• Activity list:
- a) Decide whether each statement agrees with the passage about the materials of a comet below: (i) faint stars can be seen through a comet; (ii) a comet may be hundreds of thousands of miles thick; (iii) a few feet of haze are too thin to hide the brightest stars. Answer yes or no for each, quoting the deciding words of the passage.
- b) Carry on the passage about the materials of a comet below, picking up after its last sentence.

• Given text:
%%

Star-land: Being Talks With Young People About the Wonders of the Heavens
Part 17
THE MATERIALS OF A COMET.
A comet is made of very unsubstantial material. This we can show in a very interesting manner, when we see it moving over the sky between the earth and the stars. Sometimes a comet will pass over a cluster of very small stars, so faint that the very lightest cloud that is ever in the sky would be quite sufficient to hide them. Yet the stars are distinctly visible right through the comet, notwithstanding that it may be hundreds of thousands of miles thick. This shows us how excessively flimsy is the substance of a comet, for while a few feet of haze or mist suffice to extinguish the brightest of stars, this immense curtain of comet stuff, whatever it may be made of, is practically transparent.

%%

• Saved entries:

%%

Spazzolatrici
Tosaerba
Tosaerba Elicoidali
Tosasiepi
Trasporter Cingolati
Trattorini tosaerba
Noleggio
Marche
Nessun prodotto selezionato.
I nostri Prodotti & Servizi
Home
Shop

%%

• Responses:
- a)
(i) Yes: "Yet the stars are distinctly visible right through the comet"
(ii) Yes: "notwithstanding that it may be hundreds of thousands of miles thick"
(iii) No: "a few feet of haze or mist suffice to extinguish the brightest of stars"

- b)
I have often told you that we are able to weigh the heavenly bodies, but a comet gives us a great deal of trouble. You see that the weighing machine must be of a very delicate kind if you are going to weigh a very light object. Take, for example, a little lock of golden hair, which no doubt has generally a value quite independent of the number of grains that it contains. Suppose, however, that we are so curious as to desire to know its weight, then one of those beautiful balances in our laboratories will tell us. In fact, if you snipped a little fragment from a single hair, the balance would be sensitive enough to weigh it. If, however, you were only provided with a common pair of scales like those which are suited for the parcel post, then you could never weigh anything so light as a lock of hair. You have not small enough weights to begin with, and even if you had they would be of no use, for the scale is too coarse to estimate such a trifle. This is precisely the sort of difficulty we experience when we try to weigh a comet. The body, though so big, is very light, and our scales are so cumbersome that we are in a position of one who would try to weigh a lock of hair with a parcel-post balance. We cannot always find suitable scales for weighing celestial bodies. We have to use for the purpose whatever methods of discovering the weights happen to be available. So far, the methods I have mentioned are of the rudest description; they serve well enough for weighing heavy masses like planets, but they will not do for such unsubstantial bodies as comets.
But, though we fail in this endeavor, _i.e._ to weigh comets, yet skilful astronomers have succeeded in something which at first you might think to be almost impossible. They have actually been able to discover some of the ingredients of which a comet is made. This is so important a subject that I must explain it fully.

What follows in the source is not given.